[WHAT YOU HAVE TO DO] The data follows this line. Copy verbatim the line with "Visual Studio erstellt" and each line after it to the end.

[SUPPLIED MATERIAL]
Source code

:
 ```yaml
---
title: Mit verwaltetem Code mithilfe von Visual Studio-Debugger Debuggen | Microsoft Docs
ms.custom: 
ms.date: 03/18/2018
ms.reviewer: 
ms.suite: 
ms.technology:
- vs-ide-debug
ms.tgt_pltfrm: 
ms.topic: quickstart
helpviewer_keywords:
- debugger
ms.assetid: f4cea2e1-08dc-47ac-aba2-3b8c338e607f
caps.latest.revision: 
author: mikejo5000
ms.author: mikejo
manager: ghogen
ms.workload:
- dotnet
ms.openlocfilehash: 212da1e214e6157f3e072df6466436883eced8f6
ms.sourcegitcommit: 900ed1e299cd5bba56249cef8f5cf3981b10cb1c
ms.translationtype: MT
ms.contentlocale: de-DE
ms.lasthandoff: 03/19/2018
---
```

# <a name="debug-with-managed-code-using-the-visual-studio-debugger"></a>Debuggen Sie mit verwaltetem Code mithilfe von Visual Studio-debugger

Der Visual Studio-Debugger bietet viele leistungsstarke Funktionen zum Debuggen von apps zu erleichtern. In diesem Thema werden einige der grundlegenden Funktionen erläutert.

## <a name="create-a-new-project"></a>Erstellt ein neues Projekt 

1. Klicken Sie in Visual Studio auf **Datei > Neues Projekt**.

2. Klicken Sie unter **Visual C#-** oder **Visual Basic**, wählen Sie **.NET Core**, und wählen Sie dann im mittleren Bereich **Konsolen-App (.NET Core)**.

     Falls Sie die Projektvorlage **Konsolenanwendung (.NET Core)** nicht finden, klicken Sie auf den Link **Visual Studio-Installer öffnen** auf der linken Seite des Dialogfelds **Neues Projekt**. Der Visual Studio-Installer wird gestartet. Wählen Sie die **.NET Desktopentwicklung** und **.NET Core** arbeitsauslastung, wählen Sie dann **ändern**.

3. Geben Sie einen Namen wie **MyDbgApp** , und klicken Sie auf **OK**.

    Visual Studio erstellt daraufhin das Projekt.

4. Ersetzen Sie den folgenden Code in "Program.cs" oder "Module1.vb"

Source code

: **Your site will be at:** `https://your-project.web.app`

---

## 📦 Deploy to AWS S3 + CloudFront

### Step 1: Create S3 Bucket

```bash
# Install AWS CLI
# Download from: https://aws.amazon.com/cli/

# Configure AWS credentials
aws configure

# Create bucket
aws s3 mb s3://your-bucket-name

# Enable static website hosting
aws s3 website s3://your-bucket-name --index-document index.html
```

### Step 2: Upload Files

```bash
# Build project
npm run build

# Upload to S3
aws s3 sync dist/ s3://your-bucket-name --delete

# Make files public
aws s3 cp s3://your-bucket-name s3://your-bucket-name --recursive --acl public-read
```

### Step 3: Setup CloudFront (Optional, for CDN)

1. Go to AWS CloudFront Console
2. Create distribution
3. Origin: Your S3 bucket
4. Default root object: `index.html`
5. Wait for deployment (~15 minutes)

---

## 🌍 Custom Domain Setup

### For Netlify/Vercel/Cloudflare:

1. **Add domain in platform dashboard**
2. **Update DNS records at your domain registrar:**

[EXPECTED ANSWER]
    Visual Studio erstellt daraufhin das Projekt.

4. Ersetzen Sie den folgenden Code in "Program.cs" oder "Module1.vb"

Source code

: **Your site will be at:** `https://your-project.web.app`

---

## 📦 Deploy to AWS S3 + CloudFront

### Step 1: Create S3 Bucket

```bash
# Install AWS CLI
# Download from: https://aws.amazon.com/cli/

# Configure AWS credentials
aws configure

# Create bucket
aws s3 mb s3://your-bucket-name

# Enable static website hosting
aws s3 website s3://your-bucket-name --index-document index.html
```

### Step 2: Upload Files

```bash
# Build project
npm run build

# Upload to S3
aws s3 sync dist/ s3://your-bucket-name --delete

# Make files public
aws s3 cp s3://your-bucket-name s3://your-bucket-name --recursive --acl public-read
```

### Step 3: Setup CloudFront (Optional, for CDN)

1. Go to AWS CloudFront Console
2. Create distribution
3. Origin: Your S3 bucket
4. Default root object: `index.html`
5. Wait for deployment (~15 minutes)

---

## 🌍 Custom Domain Setup

### For Netlify/Vercel/Cloudflare:

1. **Add domain in platform dashboard**
2. **Update DNS records at your domain registrar:**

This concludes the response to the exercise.